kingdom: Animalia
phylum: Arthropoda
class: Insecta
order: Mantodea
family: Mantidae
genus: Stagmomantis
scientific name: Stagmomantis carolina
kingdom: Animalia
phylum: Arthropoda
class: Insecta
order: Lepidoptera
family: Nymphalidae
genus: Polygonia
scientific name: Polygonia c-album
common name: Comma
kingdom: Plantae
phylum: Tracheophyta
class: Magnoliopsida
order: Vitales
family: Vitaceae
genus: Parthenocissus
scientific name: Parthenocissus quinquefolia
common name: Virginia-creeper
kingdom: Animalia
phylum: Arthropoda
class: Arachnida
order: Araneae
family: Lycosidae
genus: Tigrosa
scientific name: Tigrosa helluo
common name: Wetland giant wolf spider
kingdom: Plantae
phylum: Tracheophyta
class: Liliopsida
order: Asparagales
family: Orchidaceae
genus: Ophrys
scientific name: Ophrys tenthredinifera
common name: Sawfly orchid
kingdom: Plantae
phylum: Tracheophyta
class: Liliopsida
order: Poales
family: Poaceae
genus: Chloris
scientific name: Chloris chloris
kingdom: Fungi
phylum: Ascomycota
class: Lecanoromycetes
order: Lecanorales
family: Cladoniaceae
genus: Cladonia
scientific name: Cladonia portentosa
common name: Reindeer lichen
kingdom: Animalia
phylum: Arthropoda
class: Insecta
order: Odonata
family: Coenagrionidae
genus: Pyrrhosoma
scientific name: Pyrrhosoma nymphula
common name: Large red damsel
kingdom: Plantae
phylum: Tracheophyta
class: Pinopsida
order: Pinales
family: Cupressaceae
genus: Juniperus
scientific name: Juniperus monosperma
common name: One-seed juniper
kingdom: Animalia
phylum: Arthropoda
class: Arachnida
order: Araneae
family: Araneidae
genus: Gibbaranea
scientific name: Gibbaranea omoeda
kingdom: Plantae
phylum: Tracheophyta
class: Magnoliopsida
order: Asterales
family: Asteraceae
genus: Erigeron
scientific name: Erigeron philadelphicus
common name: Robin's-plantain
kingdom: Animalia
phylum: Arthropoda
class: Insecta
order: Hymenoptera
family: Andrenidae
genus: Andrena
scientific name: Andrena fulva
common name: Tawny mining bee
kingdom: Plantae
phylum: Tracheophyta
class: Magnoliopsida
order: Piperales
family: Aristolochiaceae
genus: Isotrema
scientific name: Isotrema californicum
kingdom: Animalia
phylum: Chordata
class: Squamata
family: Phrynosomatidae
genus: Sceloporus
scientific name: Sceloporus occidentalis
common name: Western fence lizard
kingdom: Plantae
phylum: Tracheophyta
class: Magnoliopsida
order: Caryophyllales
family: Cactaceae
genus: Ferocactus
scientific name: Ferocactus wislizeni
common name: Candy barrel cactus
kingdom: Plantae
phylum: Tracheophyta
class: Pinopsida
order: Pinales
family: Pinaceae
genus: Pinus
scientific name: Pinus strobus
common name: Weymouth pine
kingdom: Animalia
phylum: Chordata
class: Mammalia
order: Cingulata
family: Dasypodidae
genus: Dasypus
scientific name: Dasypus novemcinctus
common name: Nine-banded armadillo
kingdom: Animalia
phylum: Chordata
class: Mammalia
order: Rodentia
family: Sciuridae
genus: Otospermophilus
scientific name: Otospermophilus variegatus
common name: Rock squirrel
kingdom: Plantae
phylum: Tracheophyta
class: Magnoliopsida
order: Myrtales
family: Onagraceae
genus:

WHAT IS EXPECTED: Copy out the records from the line containing "scientific name: Isotrema californicum" down to the line containing "genus: Ferocactus", substituting "vernacular name" for "common name" and changing nothing else.

COMPLETE ANSWER:
scientific name: Isotrema californicum
kingdom: Animalia
phylum: Chordata
class: Squamata
family: Phrynosomatidae
genus: Sceloporus
scientific name: Sceloporus occidentalis
vernacular name: Western fence lizard
kingdom: Plantae
phylum: Tracheophyta
class: Magnoliopsida
order: Caryophyllales
family: Cactaceae
genus: Ferocactus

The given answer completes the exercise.